• The task
A single number is the answer: the count of lines below that contain "controller".
=== Data under study ===
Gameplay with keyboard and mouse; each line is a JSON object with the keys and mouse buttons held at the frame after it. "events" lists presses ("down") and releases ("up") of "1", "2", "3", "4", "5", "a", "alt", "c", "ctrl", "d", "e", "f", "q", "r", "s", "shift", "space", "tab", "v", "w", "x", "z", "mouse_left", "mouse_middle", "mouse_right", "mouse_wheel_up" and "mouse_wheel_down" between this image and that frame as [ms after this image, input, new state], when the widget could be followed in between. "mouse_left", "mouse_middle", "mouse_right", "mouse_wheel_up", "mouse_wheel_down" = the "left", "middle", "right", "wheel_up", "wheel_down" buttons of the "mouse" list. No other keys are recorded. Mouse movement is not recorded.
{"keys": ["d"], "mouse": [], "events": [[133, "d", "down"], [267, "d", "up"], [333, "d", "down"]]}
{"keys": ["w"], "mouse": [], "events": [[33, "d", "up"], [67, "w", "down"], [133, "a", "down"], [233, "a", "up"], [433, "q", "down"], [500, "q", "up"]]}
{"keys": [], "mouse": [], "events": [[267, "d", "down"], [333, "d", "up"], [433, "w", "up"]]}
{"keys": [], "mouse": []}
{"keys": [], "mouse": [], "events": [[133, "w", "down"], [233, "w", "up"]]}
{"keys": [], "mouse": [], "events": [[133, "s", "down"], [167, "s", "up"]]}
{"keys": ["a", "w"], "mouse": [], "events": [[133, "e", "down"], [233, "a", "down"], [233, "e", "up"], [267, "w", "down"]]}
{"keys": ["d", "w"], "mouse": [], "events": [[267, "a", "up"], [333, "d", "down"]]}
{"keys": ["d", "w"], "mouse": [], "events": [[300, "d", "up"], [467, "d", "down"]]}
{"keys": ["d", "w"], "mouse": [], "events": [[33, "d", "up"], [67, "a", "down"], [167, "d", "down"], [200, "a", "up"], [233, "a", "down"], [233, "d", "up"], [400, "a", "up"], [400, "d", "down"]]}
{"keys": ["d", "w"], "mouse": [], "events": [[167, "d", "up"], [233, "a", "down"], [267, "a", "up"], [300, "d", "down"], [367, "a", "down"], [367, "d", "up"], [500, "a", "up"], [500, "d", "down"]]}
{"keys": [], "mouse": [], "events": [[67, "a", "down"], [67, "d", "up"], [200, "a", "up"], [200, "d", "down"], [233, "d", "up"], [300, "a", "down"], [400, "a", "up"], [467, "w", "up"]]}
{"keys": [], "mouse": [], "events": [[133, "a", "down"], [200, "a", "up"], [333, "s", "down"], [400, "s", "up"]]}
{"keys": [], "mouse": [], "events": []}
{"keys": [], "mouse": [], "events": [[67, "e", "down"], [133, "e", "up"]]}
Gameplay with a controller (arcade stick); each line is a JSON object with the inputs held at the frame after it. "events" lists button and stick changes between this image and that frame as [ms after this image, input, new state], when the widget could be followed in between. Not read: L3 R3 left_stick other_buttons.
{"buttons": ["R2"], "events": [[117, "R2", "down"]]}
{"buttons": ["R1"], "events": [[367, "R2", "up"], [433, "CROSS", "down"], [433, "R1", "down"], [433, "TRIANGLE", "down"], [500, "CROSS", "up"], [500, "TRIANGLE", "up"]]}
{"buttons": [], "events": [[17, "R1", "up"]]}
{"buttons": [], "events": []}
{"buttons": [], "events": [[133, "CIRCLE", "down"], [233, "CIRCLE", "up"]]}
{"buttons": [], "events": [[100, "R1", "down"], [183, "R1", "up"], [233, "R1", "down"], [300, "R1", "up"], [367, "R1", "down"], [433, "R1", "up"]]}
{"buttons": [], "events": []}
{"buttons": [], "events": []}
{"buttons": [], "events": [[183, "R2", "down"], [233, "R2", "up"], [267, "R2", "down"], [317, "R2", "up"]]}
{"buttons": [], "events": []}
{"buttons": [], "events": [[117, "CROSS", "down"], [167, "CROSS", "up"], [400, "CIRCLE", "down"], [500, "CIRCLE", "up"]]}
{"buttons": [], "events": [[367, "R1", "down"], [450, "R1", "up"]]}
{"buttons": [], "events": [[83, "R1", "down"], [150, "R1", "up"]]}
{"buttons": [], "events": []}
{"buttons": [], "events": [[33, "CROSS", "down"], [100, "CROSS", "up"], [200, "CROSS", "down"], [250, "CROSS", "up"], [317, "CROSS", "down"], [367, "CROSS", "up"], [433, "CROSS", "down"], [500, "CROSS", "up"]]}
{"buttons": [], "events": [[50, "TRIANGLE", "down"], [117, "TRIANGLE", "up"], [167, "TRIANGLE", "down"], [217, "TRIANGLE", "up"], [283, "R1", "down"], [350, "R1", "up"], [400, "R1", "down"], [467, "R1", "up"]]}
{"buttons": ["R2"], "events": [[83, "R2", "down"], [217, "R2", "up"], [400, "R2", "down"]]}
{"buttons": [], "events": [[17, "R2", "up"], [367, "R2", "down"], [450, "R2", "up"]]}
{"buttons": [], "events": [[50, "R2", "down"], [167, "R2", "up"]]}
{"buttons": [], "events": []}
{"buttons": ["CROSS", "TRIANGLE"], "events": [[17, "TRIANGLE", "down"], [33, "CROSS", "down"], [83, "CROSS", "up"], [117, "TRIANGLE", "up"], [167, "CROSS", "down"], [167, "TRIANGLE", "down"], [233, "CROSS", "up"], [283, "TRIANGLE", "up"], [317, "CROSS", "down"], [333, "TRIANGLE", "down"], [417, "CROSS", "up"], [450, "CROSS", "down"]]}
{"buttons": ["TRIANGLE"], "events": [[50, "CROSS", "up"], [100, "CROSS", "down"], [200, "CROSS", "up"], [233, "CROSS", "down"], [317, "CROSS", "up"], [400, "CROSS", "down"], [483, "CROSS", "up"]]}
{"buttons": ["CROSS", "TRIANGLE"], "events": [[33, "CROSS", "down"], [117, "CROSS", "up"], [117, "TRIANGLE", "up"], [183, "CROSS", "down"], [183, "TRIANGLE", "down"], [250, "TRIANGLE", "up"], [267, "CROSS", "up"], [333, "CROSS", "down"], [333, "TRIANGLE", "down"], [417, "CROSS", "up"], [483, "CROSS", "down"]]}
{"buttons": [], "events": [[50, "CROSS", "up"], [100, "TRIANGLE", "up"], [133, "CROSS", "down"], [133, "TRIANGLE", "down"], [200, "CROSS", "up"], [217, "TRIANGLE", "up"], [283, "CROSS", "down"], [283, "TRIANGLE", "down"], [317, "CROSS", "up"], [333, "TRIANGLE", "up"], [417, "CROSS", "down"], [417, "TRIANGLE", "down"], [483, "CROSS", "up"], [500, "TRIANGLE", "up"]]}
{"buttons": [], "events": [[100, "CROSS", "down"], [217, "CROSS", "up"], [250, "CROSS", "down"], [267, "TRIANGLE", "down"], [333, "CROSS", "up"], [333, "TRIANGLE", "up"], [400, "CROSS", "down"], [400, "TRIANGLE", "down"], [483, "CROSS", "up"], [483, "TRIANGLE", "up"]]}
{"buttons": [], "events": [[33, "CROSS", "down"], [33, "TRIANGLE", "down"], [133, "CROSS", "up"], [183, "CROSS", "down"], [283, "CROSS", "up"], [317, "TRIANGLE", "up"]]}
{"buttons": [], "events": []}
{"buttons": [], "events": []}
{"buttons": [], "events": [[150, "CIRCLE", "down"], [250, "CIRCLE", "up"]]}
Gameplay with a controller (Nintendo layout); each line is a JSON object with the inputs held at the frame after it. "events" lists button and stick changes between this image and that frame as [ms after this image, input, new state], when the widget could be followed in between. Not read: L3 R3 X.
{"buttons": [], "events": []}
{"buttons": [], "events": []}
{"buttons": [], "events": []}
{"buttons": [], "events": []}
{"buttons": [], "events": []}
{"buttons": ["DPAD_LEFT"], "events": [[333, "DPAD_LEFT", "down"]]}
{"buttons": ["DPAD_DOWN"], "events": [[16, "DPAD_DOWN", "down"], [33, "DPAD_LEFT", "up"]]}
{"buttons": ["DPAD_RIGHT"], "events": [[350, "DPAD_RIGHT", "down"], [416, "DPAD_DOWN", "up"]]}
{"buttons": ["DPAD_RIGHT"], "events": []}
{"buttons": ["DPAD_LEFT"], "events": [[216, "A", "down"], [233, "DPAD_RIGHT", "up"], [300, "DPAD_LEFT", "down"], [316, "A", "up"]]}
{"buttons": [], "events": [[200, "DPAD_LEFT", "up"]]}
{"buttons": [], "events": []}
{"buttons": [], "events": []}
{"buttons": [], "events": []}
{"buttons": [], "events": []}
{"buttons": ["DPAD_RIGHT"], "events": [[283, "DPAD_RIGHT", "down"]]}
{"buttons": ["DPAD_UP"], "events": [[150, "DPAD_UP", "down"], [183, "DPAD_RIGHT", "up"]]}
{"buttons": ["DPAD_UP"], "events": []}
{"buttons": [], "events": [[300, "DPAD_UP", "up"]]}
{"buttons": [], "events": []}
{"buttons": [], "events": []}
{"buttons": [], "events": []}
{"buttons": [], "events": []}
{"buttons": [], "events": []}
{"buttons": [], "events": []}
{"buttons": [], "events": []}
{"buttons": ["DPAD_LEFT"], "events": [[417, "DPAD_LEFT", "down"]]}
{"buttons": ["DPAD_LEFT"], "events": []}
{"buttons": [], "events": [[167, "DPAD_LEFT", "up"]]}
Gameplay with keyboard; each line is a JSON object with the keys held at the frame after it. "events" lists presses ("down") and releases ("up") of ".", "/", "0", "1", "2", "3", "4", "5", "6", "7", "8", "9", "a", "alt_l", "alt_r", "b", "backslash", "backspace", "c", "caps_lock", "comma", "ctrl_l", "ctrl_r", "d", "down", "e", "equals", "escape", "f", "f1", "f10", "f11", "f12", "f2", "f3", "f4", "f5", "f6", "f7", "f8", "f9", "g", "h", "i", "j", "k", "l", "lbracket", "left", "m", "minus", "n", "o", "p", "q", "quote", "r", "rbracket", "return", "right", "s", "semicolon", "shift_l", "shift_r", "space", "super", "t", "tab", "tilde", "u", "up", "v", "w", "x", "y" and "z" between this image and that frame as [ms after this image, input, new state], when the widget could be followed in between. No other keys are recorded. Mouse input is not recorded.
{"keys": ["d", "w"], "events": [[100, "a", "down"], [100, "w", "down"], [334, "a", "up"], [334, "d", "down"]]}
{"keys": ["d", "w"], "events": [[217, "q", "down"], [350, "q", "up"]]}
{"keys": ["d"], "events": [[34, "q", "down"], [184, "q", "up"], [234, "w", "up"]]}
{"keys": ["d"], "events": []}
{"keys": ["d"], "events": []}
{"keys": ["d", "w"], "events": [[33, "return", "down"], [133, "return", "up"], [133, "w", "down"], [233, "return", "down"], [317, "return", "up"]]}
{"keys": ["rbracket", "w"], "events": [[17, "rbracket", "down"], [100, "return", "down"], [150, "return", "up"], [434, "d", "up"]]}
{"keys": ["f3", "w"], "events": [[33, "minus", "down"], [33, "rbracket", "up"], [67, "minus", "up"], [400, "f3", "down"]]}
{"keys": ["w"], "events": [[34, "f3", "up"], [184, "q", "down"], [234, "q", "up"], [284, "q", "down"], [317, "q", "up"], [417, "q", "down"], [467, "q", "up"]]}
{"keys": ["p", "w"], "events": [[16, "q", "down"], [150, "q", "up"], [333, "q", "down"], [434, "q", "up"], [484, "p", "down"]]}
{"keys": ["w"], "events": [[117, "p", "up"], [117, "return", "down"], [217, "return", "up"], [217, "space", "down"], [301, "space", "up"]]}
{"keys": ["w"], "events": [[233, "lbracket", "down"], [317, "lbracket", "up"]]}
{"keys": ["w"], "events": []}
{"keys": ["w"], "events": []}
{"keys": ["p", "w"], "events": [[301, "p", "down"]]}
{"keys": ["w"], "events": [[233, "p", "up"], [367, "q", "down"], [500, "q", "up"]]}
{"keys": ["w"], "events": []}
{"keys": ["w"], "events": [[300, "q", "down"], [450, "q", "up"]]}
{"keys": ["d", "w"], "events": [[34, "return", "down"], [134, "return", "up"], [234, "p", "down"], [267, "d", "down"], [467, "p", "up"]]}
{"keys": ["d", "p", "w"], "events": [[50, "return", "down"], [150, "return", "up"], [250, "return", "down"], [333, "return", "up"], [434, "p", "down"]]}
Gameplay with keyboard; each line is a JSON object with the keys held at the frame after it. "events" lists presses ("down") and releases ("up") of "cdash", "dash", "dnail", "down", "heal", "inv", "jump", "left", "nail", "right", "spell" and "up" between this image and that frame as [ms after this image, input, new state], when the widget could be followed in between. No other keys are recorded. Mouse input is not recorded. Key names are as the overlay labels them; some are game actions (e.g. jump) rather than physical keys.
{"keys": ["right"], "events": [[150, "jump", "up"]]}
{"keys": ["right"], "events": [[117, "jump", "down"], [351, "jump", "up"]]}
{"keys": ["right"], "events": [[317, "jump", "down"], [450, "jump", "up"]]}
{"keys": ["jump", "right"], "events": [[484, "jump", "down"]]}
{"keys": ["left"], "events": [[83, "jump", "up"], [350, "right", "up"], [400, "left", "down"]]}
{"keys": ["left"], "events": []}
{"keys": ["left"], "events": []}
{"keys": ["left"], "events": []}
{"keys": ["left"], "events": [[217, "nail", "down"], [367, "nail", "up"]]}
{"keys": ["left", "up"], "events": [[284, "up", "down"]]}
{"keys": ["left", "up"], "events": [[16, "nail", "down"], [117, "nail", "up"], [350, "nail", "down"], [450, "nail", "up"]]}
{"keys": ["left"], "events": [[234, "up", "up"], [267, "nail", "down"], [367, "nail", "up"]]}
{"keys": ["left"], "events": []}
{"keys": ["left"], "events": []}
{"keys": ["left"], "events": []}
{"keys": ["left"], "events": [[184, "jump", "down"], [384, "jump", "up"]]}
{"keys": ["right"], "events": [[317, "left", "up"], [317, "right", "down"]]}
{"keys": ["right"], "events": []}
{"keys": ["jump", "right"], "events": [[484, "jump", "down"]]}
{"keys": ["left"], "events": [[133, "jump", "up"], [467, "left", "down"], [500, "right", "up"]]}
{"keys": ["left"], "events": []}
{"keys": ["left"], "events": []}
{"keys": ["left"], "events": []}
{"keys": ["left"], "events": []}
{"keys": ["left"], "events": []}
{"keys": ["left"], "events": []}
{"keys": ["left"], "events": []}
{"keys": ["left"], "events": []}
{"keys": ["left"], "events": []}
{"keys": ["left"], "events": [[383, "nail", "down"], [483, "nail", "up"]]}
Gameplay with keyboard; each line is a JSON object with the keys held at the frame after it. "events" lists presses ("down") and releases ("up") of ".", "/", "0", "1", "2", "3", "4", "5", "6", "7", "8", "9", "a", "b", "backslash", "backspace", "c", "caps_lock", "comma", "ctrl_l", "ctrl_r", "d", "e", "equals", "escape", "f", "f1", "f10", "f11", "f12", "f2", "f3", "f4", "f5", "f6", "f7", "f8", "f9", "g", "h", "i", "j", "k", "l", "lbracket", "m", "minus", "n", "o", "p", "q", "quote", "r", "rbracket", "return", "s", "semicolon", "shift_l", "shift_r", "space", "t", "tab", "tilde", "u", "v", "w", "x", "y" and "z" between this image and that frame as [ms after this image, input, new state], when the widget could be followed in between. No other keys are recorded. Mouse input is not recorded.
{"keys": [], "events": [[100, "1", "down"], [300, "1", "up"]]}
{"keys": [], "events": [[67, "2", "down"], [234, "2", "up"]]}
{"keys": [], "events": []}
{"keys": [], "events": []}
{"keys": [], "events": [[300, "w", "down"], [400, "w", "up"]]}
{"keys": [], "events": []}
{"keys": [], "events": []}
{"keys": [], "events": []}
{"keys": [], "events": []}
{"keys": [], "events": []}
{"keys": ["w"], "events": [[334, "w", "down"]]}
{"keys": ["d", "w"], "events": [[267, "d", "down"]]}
===
• Exercise output
2